Séance ciné : la loi dans la tourmente

Céline Gobert
2013-02-03 17:14:00
Pour qui ?
Les avocats et avocates qui ont conscience que la justice peut déraper, à tout instant
Novembre 2001. Les policiers débarquent chez Alain Marécaux, huissier de justice sans histoire, l’accusent de viols sur mineurs avec complicité de son épouse, l’embarquent en garde à vue, lui enlèvent ses trois gamins. C’est le début du cauchemar. L’Affaire d’Outreau : gigantesque erreur judiciaire française, orchestrée par un juge d’instruction trop sûr de lui et des médias sensationnalistes. L’homme va tout perdre : sa femme, son étude, ses gosses, sa réputation, des années de sa vie.

La mise en scène est sobre (pas de musique, pas d’effets visuels grossiers), mais soignée : nerveuse et brutale au début de l’affaire, plus apaisée à mesure que défilent les années, elle épouse viscéralement les émotions de la victime. Stupéfaction, colère, incompréhension, désespoir, résignation, soulagement.
Tout du long, le réalisateur refuse de s’apitoyer sur son personnage. Il s’appuie sur un réel, surpuissant, surréaliste, qui se suffit à lui-même. Et sur un acteur. Philippe Torreton, incroyable, habité par l’homme qu’il incarne. Jusqu’à perdre 27 kilos durant le tournage. Jusqu’à la dépression. Un immense comédien qui retrace avec justesse le calvaire et l’opprobre, et qui dénonce, jusque dans sa chair, un système judiciaire français défaillant.
J comme Jolie
Pour qui ?
Les avocats qui pensent qu’Angelina Jolie vaut (bien) plus que Tomb Raider
Les avocates sensibles à la condition des femmes dans le monde
Malgré un engagement revendiqué pour les causes humanitaires et féministes (ses nombreuses adoptions d’enfants défavorisés ou son combat en tant qu’ambassadrice de l’ONU en témoignent), Angelina Jolie se traîne encore l’image d’une sulfureuse femme fatale, une Madame Tomb Pitt Raider trop glamour pour se permettre d’être sérieuse. Pour le coup, sa première œuvre en tant que réalisatrice (et scénariste, et productrice) risque d’en faire taire pas mal, puisqu’il aborde de plein fouet le conflit en Bosnie-Herzégovine.
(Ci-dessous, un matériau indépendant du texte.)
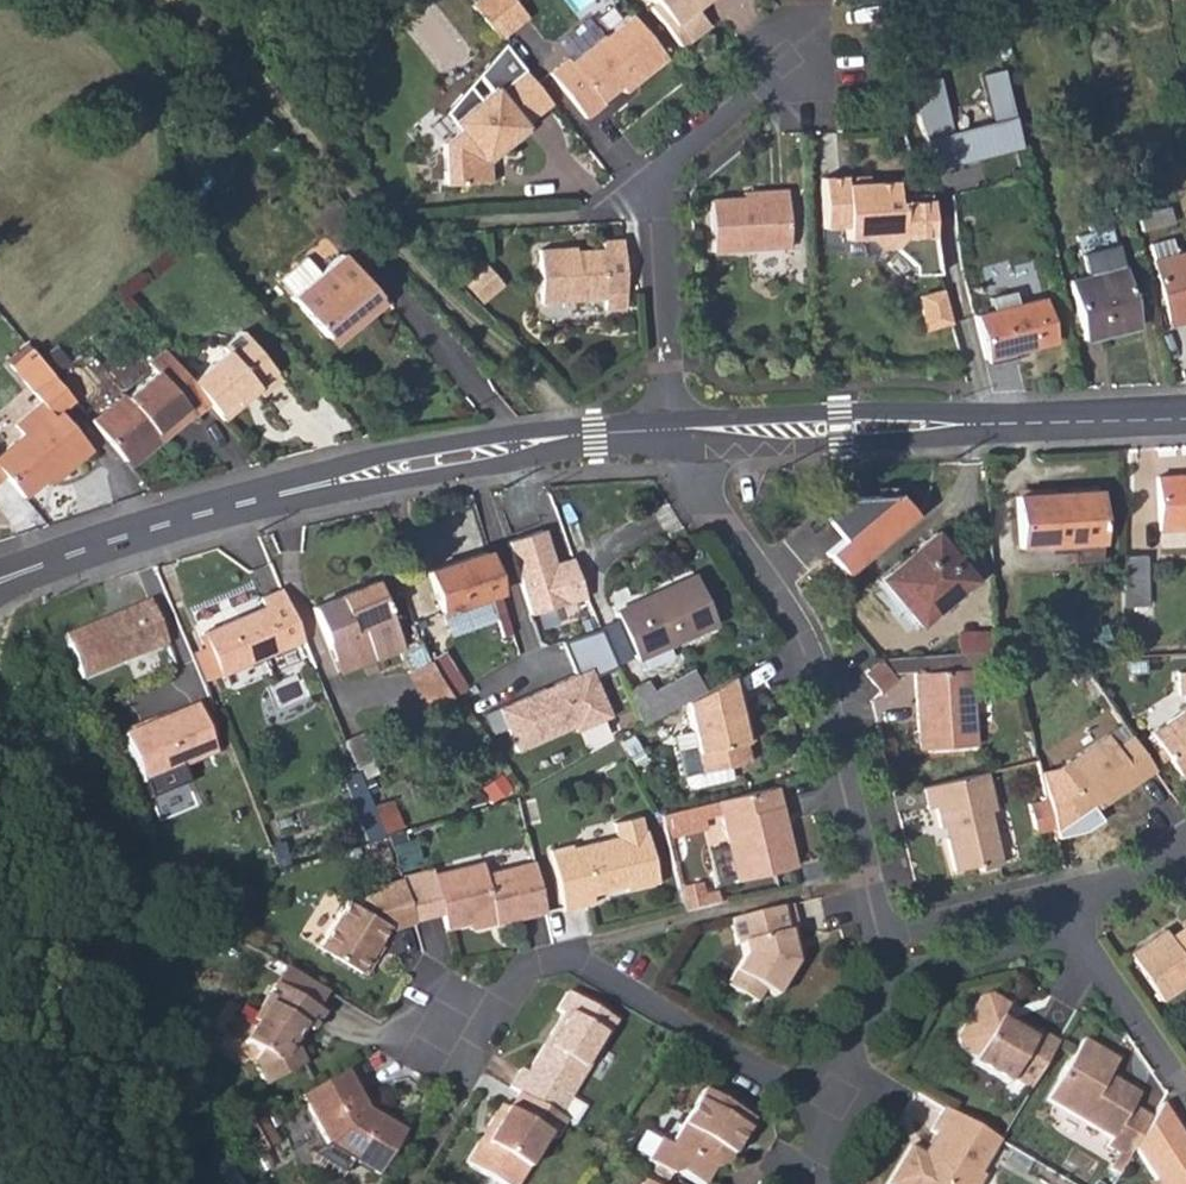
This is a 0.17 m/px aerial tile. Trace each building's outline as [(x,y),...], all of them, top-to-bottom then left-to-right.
[(497,38),(525,15),(512,0),(478,0),(471,6),(497,38)] [(647,4),(681,45),(708,23),(695,5),(693,3),(696,0),(652,0),(647,4)] [(635,82),(667,56),(632,13),(604,36),(601,34),(571,58),(569,56),(549,73),(585,117),(602,103),(600,100),(617,85),(629,75),(635,82)] [(446,111),(452,118),(499,86),(502,90),(528,67),(505,42),(446,111)] [(529,122),(556,101),(528,67),(502,90),(499,86),(479,101),(483,105),(462,122),(466,127),(462,130),(449,141),(450,180),(495,178),(495,159),(490,153),(503,143),(511,145),(533,127),(529,122)] [(936,78),(903,86),(915,127),(936,170),(1023,149),(1002,70),(977,77),(990,122),(951,133),(936,78)] [(623,92),(635,82),(629,75),(617,85),(623,92)] [(452,118),(462,130),(466,127),(462,122),(483,105),(479,101),(452,118)] [(495,159),(511,145),(503,143),(490,153),(495,159)] [(872,170),(848,172),(848,180),(872,178),(872,170)] [(848,172),(823,173),(826,225),(848,224),(849,235),(870,234),(882,244),(896,244),(907,230),(905,198),(900,198),(897,176),(872,178),(848,180),(848,172)] [(743,194),(712,196),(715,248),(792,243),(788,185),(768,186),(767,193),(743,194)] [(743,187),(743,194),(767,193),(768,186),(743,187)] [(1168,206),(1137,215),(1141,232),(1172,223),(1168,206)] [(1150,244),(1170,326),(1185,322),(1185,255),(1176,258),(1172,239),(1150,244)] [(578,252),(541,255),(544,308),(607,304),(608,313),(630,311),(625,244),(604,245),(605,254),(606,259),(578,261),(578,254),(578,252)] [(1084,277),(1069,280),(1084,340),(1136,327),(1112,247),(1076,255),(1084,277)] [(382,304),(338,255),(317,273),(292,296),(289,298),(325,340),(358,312),(365,319),(382,304)] [(278,280),(292,296),(317,273),(304,258),(278,280)] [(485,264),(466,282),(483,301),(502,283),(485,264)] [(922,300),(943,294),(941,286),(918,292),(920,303),(922,300)] [(1012,293),(988,298),(990,310),(1015,304),(1012,293)] [(949,317),(943,294),(922,300),(920,303),(923,324),(949,317)] [(990,310),(972,314),(984,361),(1053,344),(1043,298),(1015,304),(990,310)] [(333,346),(365,319),(358,312),(325,340),(333,346)] [(231,349),(194,377),(216,404),(226,416),(261,387),(264,391),(267,395),(287,378),(246,329),(227,343),(231,349)] [(128,394),(96,419),(136,467),(198,416),(200,418),(216,404),(194,377),(169,348),(154,360),(161,370),(130,395),(128,394)] [(0,455),(0,460),(12,474),(30,495),(52,476),(58,483),(100,448),(67,408),(80,399),(57,371),(37,388),(48,401),(22,422),(29,431),(0,455)] [(228,419),(264,391),(261,387),(226,416),(228,419)] [(12,474),(0,460),(0,484),(12,474)] [(1185,530),(1185,477),(1156,479),(1158,531),(1185,530)] [(1093,492),(1014,499),(1018,550),(1096,545),(1093,492)] [(538,523),(502,535),(527,609),(578,592),(565,553),(550,558),(538,523)] [(932,533),(878,578),(919,627),(973,581),(932,533)] [(484,553),(426,572),(439,614),(498,593),(484,553)] [(1141,555),(1118,554),(1119,605),(1142,605),(1141,555)] [(691,579),(613,613),(634,657),(711,625),(691,579)] [(375,583),(311,607),(331,661),(338,659),(341,670),(399,649),(375,583)] [(218,673),(302,639),(281,588),(259,598),(263,606),(202,631),(218,673)] [(63,633),(81,680),(166,647),(148,601),(63,633)] [(561,642),(573,673),(589,666),(593,675),(614,667),(598,629),(561,642)] [(202,647),(189,653),(200,680),(218,673),(202,631),(196,633),(202,647)] [(995,652),(877,662),(888,675),(901,674),(911,673),(968,669),(996,666),(995,652)] [(426,712),(452,700),(429,662),(408,672),(426,712)] [(863,677),(888,675),(877,662),(862,674),(863,677)] [(496,709),(515,753),(610,715),(593,675),(589,666),(573,673),(496,709)] [(647,680),(627,690),(627,691),(633,706),(636,713),(642,726),(685,701),(705,690),(693,667),(653,689),(647,680)] [(974,744),(968,669),(911,673),(916,748),(974,744)] [(1174,670),(1175,690),(1182,691),(1183,705),(1146,729),(1177,773),(1185,766),(1185,670),(1174,670)] [(743,702),(737,672),(731,675),(736,704),(743,702)] [(736,704),(731,675),(705,690),(685,701),(690,728),(699,772),(748,761),(745,743),(742,727),(748,726),(743,702),(736,704)] [(863,677),(879,693),(893,678),(888,675),(863,677)] [(209,747),(189,702),(119,730),(139,774),(143,773),(151,792),(190,776),(183,758),(209,747)] [(1101,787),(1144,757),(1121,724),(1104,735),(1096,723),(1057,750),(1070,773),(1062,777),(1074,798),(1090,787),(1097,783),(1101,787)] [(752,741),(748,726),(742,727),(745,743),(752,741)] [(681,776),(699,772),(690,728),(671,732),(681,776)] [(1185,773),(1185,766),(1177,773),(1180,777),(1185,773)] [(339,776),(365,840),(382,835),(369,803),(355,769),(339,776)] [(993,808),(984,772),(920,788),(926,805),(930,804),(936,826),(941,825),(947,823),(950,834),(943,836),(951,869),(977,863),(979,869),(1000,863),(988,810),(993,808)] [(1094,791),(1101,787),(1097,783),(1090,787),(1094,791)] [(784,824),(776,787),(715,800),(734,884),(794,870),(786,835),(781,836),(779,825),(784,824)] [(391,795),(369,803),(382,835),(386,834),(387,834),(405,829),(391,795)] [(699,816),(718,812),(715,800),(658,814),(663,837),(701,827),(699,816)] [(570,844),(549,850),(562,911),(591,904),(593,903),(591,894),(611,890),(611,884),(622,881),(623,887),(624,892),(656,885),(643,826),(640,827),(637,815),(611,822),(613,836),(570,847),(570,844)] [(941,825),(943,836),(950,834),(947,823),(941,825)] [(390,928),(441,914),(434,882),(431,868),(379,885),(378,886),(379,890),(361,895),(354,908),(343,902),(317,946),(362,973),(372,957),(370,950),(375,941),(383,927),(390,925),(390,928)] [(495,926),(545,913),(534,870),(485,882),(482,869),(434,882),(441,914),(444,930),(468,924),(493,918),(495,926)] [(179,879),(164,885),(169,897),(185,892),(179,879)] [(611,890),(623,887),(622,881),(611,884),(611,890)] [(700,884),(676,890),(682,913),(717,905),(714,893),(702,896),(700,884)] [(798,929),(792,904),(729,919),(733,944),(739,943),(743,957),(724,986),(754,1004),(762,990),(775,998),(792,966),(786,932),(798,929)] [(470,932),(495,926),(493,918),(468,924),(470,932)] [(1130,952),(1163,1000),(1185,985),(1185,924),(1185,925),(1182,934),(1172,940),(1168,935),(1164,930),(1130,952)] [(1185,925),(1168,935),(1172,940),(1182,934),(1185,925)] [(379,944),(375,941),(370,950),(372,957),(379,944)] [(313,1008),(325,988),(283,963),(270,983),(313,1008)] [(313,1008),(270,983),(248,1019),(252,1022),(241,1040),(256,1049),(248,1060),(262,1084),(300,1063),(293,1048),(288,1045),(299,1025),(305,1029),(308,1031),(320,1012),(313,1008)] [(617,1020),(566,990),(555,1008),(562,1012),(550,1032),(551,1039),(547,1046),(543,1044),(528,1071),(521,1068),(510,1087),(516,1090),(566,1120),(575,1125),(585,1108),(570,1098),(617,1020)] [(1011,1079),(1028,1090),(1056,1042),(1037,1032),(1035,1035),(1032,1039),(998,1019),(1001,1015),(1007,1005),(990,995),(982,996),(955,1037),(958,1048),(974,1057),(971,1064),(1007,1084),(1011,1079)] [(1035,1035),(1001,1015),(998,1019),(1032,1039),(1035,1035)] [(293,1048),(305,1029),(299,1025),(288,1045),(293,1048)] [(1120,1154),(1129,1159),(1141,1138),(1152,1117),(1131,1105),(1135,1098),(1103,1081),(1106,1075),(1114,1061),(1079,1042),(1044,1100),(1109,1139),(1106,1146),(1120,1154)] [(356,1062),(341,1071),(297,1095),(328,1148),(376,1176),(401,1133),(365,1111),(353,1091),(368,1082),(356,1062)] [(1138,1093),(1106,1075),(1103,1081),(1135,1098),(1138,1093)] [(566,1120),(516,1090),(507,1107),(500,1103),(488,1121),(492,1124),(483,1139),(479,1137),(464,1162),(499,1183),(517,1183),(547,1133),(555,1138),(566,1120)] [(703,1091),(671,1144),(661,1138),(648,1159),(669,1172),(679,1171),(701,1183),(702,1183),(713,1167),(725,1165),(751,1120),(703,1091)] [(1161,1102),(1152,1117),(1141,1138),(1171,1183),(1185,1183),(1185,1140),(1161,1102)] [(999,1140),(943,1107),(921,1144),(927,1148),(931,1151),(919,1171),(915,1169),(903,1160),(889,1183),(980,1183),(984,1177),(980,1172),(999,1140)] [(488,1121),(479,1137),(483,1139),(492,1124),(488,1121)] [(270,1150),(252,1122),(226,1136),(246,1166),(270,1150)] [(927,1148),(915,1169),(919,1171),(931,1151),(927,1148)] [(1111,1171),(1120,1175),(1129,1159),(1120,1154),(1111,1171)]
En temps de guerre, plus de lois. La barbarie humaine se dévoile, les atrocités restent impunies, et, les instincts dominateurs masculins refont surface. C’est ce que choisit d’exposer Jolie au grand jour : les tortures, tant physiques que psychologiques, faites aux femmes, les viols répétés dont elles sont les victimes, les ravages d’une guerre, trop complexe pour que les rouages soient ici étudiés. D’ailleurs, quoiqu’en disent les critiques dont elle est l’objet, Angelina Jolie n’a nullement l’intention de prendre parti ou de disserter sur les causes et contextes du conflit. Ce qu’elle montre, c’est la souffrance féminine. Point barre.
Évidemment, et ce même si la cinéaste a du mal à rendre fluide ses basculements entre art de la mise en scène (parfois poseuse) et horreur du réel, le film est véritablement bouleversant. Jusqu’au crescendo final, clôture malsaine aux allures de tragédie grecque, elle assène de grandes claques au spectateur. Impossible d’en sortir indemnes.